→ **WHAT YOU SHOULD DO**: When you reach the line with "propose mitigation strategies." in the data below, begin printing lines exactly, and stop once the line with "maintaining stakeholder engagement." has been printed.

→ **DATA FOR PROCESSING**:
^^^^^^^^

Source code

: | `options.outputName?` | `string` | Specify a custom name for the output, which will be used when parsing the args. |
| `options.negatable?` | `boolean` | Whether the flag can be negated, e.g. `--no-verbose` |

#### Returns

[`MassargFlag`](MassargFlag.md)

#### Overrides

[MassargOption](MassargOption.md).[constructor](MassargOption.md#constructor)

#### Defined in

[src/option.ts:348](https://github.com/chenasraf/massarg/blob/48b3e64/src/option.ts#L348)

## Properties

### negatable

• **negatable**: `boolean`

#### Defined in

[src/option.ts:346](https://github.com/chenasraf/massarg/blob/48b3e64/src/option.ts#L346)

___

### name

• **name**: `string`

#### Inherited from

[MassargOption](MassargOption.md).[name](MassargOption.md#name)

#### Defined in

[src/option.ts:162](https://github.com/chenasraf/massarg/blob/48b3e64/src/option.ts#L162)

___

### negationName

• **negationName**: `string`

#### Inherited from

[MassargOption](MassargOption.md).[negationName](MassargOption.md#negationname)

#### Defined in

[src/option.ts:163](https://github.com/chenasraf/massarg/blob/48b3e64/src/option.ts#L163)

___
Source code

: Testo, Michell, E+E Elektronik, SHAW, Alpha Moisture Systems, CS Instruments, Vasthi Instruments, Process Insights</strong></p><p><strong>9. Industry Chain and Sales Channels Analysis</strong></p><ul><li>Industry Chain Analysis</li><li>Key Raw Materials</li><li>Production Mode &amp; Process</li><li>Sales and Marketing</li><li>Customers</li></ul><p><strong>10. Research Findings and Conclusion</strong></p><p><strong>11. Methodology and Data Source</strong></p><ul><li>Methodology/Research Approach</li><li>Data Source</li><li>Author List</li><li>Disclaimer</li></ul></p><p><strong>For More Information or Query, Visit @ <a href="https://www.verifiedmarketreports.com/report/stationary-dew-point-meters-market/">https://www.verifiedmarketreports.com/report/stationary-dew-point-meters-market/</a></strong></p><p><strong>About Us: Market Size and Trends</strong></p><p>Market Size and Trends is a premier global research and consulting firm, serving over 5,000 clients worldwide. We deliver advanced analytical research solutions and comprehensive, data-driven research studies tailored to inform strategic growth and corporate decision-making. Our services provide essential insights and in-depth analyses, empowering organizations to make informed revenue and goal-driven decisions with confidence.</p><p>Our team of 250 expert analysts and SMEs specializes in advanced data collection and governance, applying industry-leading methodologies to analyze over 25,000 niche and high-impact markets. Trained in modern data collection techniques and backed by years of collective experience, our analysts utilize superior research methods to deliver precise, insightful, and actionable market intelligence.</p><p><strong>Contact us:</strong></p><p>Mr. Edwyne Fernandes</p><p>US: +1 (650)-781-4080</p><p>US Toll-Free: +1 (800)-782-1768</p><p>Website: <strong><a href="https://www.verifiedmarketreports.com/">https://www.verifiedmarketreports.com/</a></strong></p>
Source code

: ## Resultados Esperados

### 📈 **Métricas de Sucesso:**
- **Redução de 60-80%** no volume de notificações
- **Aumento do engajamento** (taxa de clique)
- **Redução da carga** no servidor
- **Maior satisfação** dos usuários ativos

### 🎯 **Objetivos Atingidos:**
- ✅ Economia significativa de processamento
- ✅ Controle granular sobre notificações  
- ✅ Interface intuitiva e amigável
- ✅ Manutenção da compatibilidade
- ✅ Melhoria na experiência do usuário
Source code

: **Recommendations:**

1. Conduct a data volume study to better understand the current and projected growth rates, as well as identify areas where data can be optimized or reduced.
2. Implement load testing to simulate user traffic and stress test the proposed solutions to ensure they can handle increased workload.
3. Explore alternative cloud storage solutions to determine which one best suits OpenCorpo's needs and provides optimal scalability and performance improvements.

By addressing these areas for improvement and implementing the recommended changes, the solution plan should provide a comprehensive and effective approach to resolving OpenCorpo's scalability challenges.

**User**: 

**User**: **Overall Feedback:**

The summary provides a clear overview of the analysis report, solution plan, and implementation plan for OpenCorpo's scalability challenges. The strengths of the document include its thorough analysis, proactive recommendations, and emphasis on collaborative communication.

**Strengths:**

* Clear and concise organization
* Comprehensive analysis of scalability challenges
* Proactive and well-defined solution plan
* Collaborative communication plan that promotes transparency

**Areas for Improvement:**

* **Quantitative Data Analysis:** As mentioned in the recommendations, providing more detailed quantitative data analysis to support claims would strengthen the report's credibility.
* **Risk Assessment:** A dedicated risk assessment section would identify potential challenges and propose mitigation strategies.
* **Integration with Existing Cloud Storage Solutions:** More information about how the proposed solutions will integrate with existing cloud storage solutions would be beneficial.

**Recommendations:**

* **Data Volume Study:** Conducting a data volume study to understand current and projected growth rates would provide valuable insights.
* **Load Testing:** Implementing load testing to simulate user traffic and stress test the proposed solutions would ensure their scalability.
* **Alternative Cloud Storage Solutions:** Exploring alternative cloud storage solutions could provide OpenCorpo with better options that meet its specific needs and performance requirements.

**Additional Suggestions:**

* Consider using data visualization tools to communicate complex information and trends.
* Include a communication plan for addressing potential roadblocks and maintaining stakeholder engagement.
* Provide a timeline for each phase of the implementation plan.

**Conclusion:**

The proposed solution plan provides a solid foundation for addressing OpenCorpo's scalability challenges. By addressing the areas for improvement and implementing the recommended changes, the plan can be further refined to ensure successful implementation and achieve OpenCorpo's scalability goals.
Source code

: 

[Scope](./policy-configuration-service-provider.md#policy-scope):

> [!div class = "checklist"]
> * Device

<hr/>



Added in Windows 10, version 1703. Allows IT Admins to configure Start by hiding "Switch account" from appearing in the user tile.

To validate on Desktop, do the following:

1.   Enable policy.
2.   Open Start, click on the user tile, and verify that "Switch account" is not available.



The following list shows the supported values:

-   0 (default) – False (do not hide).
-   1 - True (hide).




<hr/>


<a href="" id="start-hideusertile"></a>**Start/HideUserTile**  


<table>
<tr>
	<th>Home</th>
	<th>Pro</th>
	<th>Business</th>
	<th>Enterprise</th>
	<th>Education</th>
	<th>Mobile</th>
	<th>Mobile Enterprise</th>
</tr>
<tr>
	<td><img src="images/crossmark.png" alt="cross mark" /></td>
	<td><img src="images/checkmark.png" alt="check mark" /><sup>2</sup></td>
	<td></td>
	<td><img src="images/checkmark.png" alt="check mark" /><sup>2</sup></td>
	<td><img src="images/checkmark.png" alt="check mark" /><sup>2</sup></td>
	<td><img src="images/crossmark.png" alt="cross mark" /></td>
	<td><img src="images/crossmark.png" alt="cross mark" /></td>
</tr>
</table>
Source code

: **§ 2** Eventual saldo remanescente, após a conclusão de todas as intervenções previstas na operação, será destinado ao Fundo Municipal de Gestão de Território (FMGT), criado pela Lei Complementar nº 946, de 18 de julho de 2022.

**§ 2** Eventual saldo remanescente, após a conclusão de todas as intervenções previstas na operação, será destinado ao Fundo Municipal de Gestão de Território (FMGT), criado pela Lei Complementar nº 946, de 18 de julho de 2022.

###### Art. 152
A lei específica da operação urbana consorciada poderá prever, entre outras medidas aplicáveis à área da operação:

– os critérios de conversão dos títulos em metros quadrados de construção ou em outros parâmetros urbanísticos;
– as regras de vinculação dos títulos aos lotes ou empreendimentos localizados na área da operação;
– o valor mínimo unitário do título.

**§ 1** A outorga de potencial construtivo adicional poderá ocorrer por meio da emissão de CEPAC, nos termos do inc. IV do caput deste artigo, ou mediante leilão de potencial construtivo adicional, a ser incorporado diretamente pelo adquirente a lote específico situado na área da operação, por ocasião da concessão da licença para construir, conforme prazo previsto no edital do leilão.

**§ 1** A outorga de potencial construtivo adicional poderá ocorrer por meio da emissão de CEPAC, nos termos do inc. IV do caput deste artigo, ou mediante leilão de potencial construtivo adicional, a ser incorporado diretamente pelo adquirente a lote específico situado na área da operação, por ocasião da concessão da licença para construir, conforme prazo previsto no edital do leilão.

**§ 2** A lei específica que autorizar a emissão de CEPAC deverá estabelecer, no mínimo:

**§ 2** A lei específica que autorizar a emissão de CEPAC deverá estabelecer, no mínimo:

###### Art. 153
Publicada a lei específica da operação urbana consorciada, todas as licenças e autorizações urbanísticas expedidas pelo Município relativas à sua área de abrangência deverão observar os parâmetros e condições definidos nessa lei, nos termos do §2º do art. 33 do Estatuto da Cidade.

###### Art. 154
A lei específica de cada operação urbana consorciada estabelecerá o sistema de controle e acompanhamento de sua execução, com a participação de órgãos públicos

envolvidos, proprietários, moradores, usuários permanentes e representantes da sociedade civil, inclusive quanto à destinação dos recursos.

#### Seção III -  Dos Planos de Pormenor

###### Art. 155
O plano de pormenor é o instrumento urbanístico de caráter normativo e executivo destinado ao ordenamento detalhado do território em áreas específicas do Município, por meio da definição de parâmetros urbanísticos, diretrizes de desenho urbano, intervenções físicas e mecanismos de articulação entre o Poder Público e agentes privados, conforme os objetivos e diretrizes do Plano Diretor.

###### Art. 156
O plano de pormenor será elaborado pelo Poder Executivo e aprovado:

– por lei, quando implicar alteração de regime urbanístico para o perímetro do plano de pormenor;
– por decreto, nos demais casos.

^^^^^^^^

→ **SOLUTION**:
* **Risk Assessment:** A dedicated risk assessment section would identify potential challenges and propose mitigation strategies.
* **Integration with Existing Cloud Storage Solutions:** More information about how the proposed solutions will integrate with existing cloud storage solutions would be beneficial.

**Recommendations:**

* **Data Volume Study:** Conducting a data volume study to understand current and projected growth rates would provide valuable insights.
* **Load Testing:** Implementing load testing to simulate user traffic and stress test the proposed solutions would ensure their scalability.
* **Alternative Cloud Storage Solutions:** Exploring alternative cloud storage solutions could provide OpenCorpo with better options that meet its specific needs and performance requirements.

**Additional Suggestions:**

* Consider using data visualization tools to communicate complex information and trends.
* Include a communication plan for addressing potential roadblocks and maintaining stakeholder engagement.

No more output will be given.